JULIEN, apercevant le major.

N’approchez pas, demeurez où vous êtes.
Il lit…

LE COMTE.

Il lit…Sans doute un récit de combats,
Ce livre ?

JULIEN, regardant par-dessus l’épaule du major, et revenant à son père.

Ce livre ?C’est Victoires et Conquêtes.

LE COMTE.

Tu vois, enfant, je ne me trompais pas :
Son cœur revole aux champs de l’Allemagne !
Il croit encor voir les Français vainqueurs…

JULIEN.

Mon père, il lit la dernière campagne,
Car de ses yeux je vois couler des pleurs ?

Ma part de travail faite dans l’œuvre, je la portai à de Leuven. De Leuven, je dois le dire, était plein d’indulgence ; mais, cette fois, arrivé au couplet que je viens de citer, son indulgence monta jusqu’à l’enthousiasme, il mit le couplet sur l’air :

Dis-moi, soldat, dis-moi, t’en souviens-tu ?
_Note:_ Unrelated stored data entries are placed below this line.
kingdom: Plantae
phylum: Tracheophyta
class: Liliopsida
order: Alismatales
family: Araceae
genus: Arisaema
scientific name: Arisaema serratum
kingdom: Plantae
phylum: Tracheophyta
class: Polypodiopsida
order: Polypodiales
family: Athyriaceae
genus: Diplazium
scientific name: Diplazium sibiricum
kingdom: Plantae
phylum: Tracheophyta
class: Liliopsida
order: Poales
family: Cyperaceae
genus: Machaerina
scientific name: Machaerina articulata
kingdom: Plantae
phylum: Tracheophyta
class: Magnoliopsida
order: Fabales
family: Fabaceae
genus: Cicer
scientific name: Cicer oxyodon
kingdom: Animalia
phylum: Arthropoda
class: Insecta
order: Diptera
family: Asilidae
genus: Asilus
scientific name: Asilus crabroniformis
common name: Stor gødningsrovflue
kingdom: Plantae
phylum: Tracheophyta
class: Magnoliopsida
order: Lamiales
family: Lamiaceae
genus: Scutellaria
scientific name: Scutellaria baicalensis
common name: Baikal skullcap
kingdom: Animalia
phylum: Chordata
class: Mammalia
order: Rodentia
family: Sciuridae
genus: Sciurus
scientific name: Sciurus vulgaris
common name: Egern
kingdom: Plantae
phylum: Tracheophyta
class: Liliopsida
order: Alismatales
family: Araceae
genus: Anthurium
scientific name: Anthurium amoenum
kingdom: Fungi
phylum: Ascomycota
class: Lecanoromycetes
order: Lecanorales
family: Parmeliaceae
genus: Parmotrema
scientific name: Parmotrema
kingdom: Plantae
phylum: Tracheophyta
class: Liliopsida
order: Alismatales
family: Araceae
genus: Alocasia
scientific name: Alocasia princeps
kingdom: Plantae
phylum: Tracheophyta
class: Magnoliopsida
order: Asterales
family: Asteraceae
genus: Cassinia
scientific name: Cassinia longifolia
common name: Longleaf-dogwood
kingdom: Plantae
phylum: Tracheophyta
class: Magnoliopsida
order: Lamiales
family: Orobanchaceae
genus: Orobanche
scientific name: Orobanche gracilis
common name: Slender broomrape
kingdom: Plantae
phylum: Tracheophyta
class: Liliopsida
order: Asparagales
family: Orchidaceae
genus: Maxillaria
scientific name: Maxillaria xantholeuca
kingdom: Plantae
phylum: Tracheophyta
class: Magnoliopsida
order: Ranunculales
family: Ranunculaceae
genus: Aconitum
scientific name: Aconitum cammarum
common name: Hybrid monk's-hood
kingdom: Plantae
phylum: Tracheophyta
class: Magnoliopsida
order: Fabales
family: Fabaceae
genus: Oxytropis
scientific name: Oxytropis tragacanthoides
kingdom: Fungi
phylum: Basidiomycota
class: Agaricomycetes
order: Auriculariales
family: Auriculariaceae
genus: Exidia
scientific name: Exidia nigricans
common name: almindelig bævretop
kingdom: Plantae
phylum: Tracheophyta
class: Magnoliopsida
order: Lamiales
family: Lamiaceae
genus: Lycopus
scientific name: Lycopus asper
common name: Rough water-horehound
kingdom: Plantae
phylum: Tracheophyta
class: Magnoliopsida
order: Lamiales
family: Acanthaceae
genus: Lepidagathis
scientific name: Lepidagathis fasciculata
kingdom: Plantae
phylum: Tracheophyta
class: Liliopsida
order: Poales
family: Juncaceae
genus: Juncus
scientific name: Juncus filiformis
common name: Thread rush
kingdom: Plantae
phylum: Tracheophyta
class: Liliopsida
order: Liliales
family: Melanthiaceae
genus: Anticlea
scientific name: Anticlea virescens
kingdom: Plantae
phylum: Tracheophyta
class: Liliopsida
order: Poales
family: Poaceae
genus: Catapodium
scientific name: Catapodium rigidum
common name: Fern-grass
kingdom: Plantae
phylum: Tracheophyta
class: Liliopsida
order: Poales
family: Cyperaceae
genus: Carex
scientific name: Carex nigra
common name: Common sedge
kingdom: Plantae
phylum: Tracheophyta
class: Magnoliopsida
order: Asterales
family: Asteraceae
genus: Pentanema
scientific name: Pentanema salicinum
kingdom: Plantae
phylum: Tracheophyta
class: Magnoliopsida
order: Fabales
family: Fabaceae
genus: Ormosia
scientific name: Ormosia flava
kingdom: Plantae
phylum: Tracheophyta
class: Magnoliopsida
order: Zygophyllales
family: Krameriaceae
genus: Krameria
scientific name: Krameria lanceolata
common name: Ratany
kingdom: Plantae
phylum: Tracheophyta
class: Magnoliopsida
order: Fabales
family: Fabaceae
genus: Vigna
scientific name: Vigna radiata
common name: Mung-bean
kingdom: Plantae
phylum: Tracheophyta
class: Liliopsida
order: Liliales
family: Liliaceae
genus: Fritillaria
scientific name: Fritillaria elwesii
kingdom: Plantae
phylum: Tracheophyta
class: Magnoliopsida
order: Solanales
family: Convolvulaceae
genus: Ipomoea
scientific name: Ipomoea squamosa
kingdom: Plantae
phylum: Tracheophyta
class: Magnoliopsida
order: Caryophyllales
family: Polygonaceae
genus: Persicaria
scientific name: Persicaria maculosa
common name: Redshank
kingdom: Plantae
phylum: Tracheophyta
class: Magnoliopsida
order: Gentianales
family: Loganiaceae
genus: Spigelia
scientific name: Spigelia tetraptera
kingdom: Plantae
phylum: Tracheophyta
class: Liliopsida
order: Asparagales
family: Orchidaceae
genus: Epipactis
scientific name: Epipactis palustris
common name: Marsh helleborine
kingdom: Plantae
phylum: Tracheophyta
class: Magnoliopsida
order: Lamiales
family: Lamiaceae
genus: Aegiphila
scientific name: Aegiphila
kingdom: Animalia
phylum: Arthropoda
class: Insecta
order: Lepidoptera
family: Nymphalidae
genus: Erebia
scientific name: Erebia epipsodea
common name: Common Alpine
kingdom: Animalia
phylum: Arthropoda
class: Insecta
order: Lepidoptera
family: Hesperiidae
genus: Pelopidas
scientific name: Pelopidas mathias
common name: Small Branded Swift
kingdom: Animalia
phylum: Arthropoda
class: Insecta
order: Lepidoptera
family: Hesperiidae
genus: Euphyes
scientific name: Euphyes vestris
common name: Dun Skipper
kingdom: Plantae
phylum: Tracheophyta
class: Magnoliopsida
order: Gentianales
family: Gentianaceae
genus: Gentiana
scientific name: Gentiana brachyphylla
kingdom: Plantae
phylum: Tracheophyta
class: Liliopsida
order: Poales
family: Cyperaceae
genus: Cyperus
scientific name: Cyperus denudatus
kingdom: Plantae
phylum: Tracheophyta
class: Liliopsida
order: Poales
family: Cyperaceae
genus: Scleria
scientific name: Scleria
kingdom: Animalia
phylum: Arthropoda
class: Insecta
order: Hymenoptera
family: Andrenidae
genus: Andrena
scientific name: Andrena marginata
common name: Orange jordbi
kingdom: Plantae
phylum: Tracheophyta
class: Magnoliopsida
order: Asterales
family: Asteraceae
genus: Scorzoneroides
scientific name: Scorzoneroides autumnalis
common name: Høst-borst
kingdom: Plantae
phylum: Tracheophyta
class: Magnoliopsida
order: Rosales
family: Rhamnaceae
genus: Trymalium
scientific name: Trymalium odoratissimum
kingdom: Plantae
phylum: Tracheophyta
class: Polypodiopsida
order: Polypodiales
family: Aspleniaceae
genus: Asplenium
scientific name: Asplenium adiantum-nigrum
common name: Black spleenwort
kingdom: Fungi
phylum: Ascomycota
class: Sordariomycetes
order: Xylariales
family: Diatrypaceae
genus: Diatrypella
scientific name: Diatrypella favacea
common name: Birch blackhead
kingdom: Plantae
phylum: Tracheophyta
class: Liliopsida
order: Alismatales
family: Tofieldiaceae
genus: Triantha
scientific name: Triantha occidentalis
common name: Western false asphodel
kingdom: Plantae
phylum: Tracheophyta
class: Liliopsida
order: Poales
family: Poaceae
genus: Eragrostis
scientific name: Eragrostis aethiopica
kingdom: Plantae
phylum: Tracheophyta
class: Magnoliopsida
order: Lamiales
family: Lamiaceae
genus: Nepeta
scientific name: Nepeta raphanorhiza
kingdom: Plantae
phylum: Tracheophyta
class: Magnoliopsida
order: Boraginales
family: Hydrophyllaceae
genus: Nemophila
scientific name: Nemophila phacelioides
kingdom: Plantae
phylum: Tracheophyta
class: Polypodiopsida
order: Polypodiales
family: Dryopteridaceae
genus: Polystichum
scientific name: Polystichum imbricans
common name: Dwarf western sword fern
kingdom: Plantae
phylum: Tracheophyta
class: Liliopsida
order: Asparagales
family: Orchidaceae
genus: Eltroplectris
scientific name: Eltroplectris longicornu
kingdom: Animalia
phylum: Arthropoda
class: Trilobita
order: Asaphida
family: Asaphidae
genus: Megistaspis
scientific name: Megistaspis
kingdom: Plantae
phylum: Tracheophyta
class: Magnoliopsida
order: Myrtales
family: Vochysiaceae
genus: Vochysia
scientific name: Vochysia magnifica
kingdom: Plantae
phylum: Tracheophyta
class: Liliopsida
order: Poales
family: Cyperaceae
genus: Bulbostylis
Il le chanta deux fois, quatre fois, dix fois, s’interrompant pour dire :

— Oh ! oh ! voilà un couplet qui sera bissé, si la censure nous le laisse.

Car dès, cette époque, était en vigueur cette honorable institution appelée la censure, et qui n’a fait que croître et prospérer depuis.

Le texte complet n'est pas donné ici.